As in most programming languages, the assumption for these functions it that angles are always expressed in radians, so for example Math::Cos(180.0f) does not yield a particularly meaningful result, but Math::Cos(Math::Pi) does.

The library defines a few constants in the Math namespace for common radians values:

const float Pi = 3.1415926535f;
const float TwoPi = Pi * 2.0f;
const float PiOver2 = Pi / 2.0f;

These correspond to the angles 180°, 360°, and 90°.

To help with conversion between radians and degrees, we also provide a Math::ToRadians function, so you can write:

Math::Cos(Math::ToRadians(180.0f))

Unit Circle

The unit circle is a circle with a unit radius centered about the origin:

Unit circle

Every \((x,y)\) point on the unit circle satisfies the equation:

\[x^2 + y^2 = 1\]

Another way to look at the unit circle is that \(|x|\) and \(|y|\) are the lengths of the sides of a right triangle with a hypotenuse of length \(1\):

Unit circle

Given an angle \(\theta\) you can then calculate the \((x,y)\) point on the unit circle at that angle with:

\[\begin{align} x = & \hspace{0.15cm} \cos\theta \\ y = & \hspace{0.15cm} \sin\theta \end{align}\]

Parametric Equations

This equation at the end of the preceding section is a parametric equation expresses it expresses the points on the circle in terms of another parameter (in this case, \(\theta\)).

Typically (though not required to), parametric equations use \(t\) as the name of the parameter. For example, the following parametric equation defines the \(x\) and \(y\) points for a circle of radius \(r\) offset from the origin by \((a,b)\):

\[\begin{align} x(t) = & r \cos t + a \\ y(t) = & r \sin t + b \end{align}\]

In games, we use parametric equations to represent time intervals in which we want to test something. For example, if we want to test whethere two moving spheres intersect, we represent their positions as parametric equations where \(t = 0\) corresponds to the start of the time interval and \(t = 1\) corresponds to the end of the time interval.

You can use parametric equations to represent many different types of curves and surfaces. For instance, a paremetric equation can represent a line given the following:

  • \(P=(x_0,y_0)\) is a point on the line
  • \(\vec{v}=\langle a,b \rangle \) is the direction vector of the line

The line can be represented as:

\[\left. \begin{align} x(t) = & x_0 + at \\ y(t) = & y_0 + bt \end{align} \right\}\text{where}\hspace{0.15cm}-\infty \leq t \leq \infty\]

If you haven’t learned about vectors yet, that’s okay, as we cover the basics in lecture.

Plane Equation

Recall that a plane is an infinite two-dimensional surface. The general equation of a plane is in the form of:

\[ax + by + cz + d = 0\]

In this general form, \(a\), \(b\), and \(c\) are the components of the normal vector of the plane, or a unit-length vector that is perpendicular to the plane. But what’s \(d\)?

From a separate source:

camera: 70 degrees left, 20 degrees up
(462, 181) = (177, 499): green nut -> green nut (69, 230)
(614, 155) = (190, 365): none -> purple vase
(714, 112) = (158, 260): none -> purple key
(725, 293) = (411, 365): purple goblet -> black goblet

Given a point that’s on the plane \((x_0,y_0,z_0)\), you can substitute these components into the general general to solve for \(d\):

\[\begin{eqnarray} ax_0 + by_0 + cz_0 + d = 0 \\ d = -(ax_0 + by_0 + cz_0) \end{eqnarray}\]

You can then resubstitute this equation for \(d\) into the general equation and factor the terms to get the “scalar form” of the plane equation:

\[\begin{eqnarray} ax + by + cz + -(ax_0 + by_0 + cz_0) = 0 \\ ax - ax_0 + by - by_0 + cz - cz_0 = 0 \\ a(x - x_0) + b(y - y_0) + c(z - z_0) = 0 \end{eqnarray}\]

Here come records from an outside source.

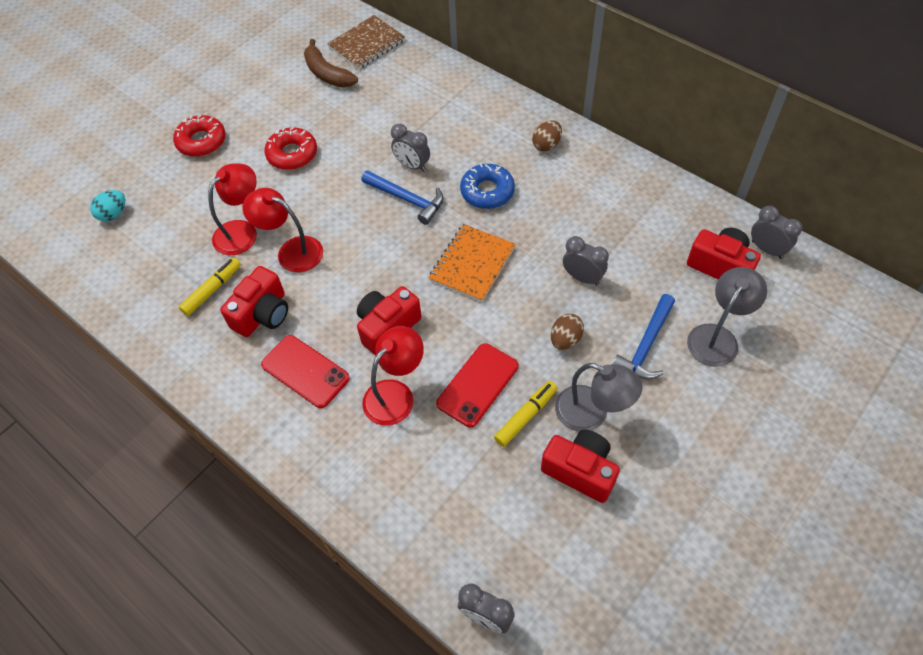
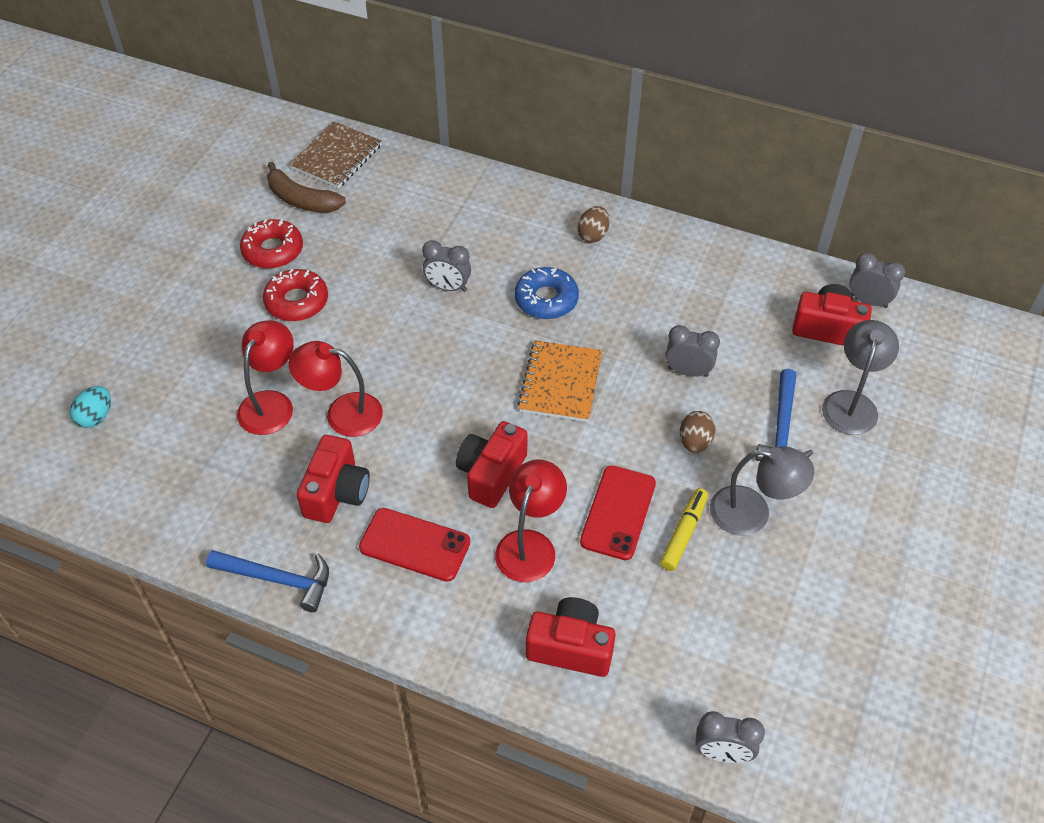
camera: 20 degrees left, 5 degrees down
(201, 141) = (175, 308): red donut -> red donut (273, 250)
(212, 290) = (262, 479): yellow marker -> none
(407, 199) = (457, 327): blue hammer -> blue hammer (277, 580)
(580, 470) = (763, 575): red camera -> red camera (571, 647)

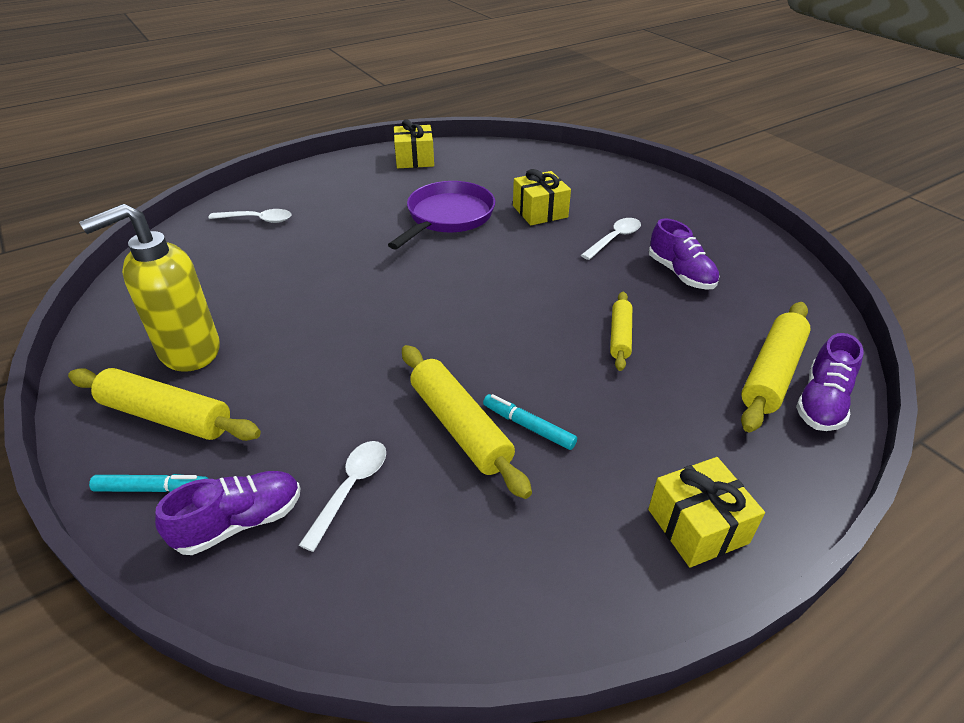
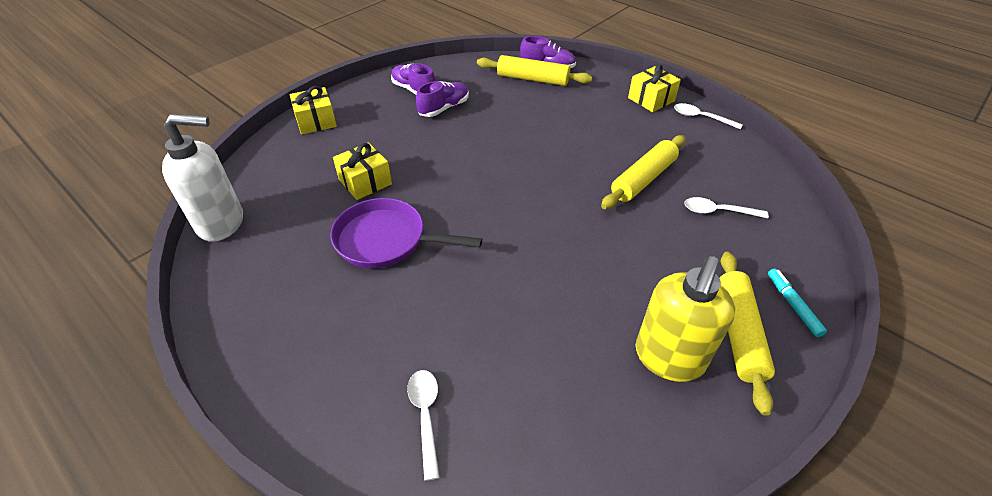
camera: 105 degrees left, 5 degrees up
(189, 351) = (668, 358): yellow soap dispenser -> yellow soap dispenser turned 75 degrees clockwise
(240, 522) = (775, 250): purple shoe -> purple shoe (414, 90)
(414, 159) = (243, 302): yellow gift -> yellow gift (316, 121)
(509, 150) = (222, 223): none -> white soap dispenser
(528, 426) = (625, 154): turquoise marker -> none
(614, 239) = (404, 138): white spoon -> white spoon (701, 118)
(620, 336) = (525, 128): yellow rolling pin -> none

You can then test whether some other arbitrary point satisfies the equation, and if it does, it means that point is on the plane.

Kinematics

Although more physics than mathematics, we use kinematics to represent the motion of objects in games.

  • \(r(t)\) is the position of an object at time \(t\)
  • \(v(t)\) is the velocity (change in position over time), and is the derivative of \(r(t)\)
  • \(a(t)\) is the acceleration (change in velocity over time), and is the derivative of \(v(t)\)

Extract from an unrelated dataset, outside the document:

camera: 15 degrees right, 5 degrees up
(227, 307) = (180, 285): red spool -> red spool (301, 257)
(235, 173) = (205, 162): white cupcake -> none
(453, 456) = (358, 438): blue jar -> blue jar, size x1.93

You don’t need to know calculus for this class, as we won’t be taking symbolic derivatives or integrals. However, “under the hood,” you are doing calculus any time you update the position of an object in terms of delta time.

In terms of units, if the position is expressed in meters \(m\) then:

  • Velocity is in \(m/s\)
  • Acceleration is in \(m/s^2\)

In our assignments we will just say “units” instead of any specific type of measurement like meters.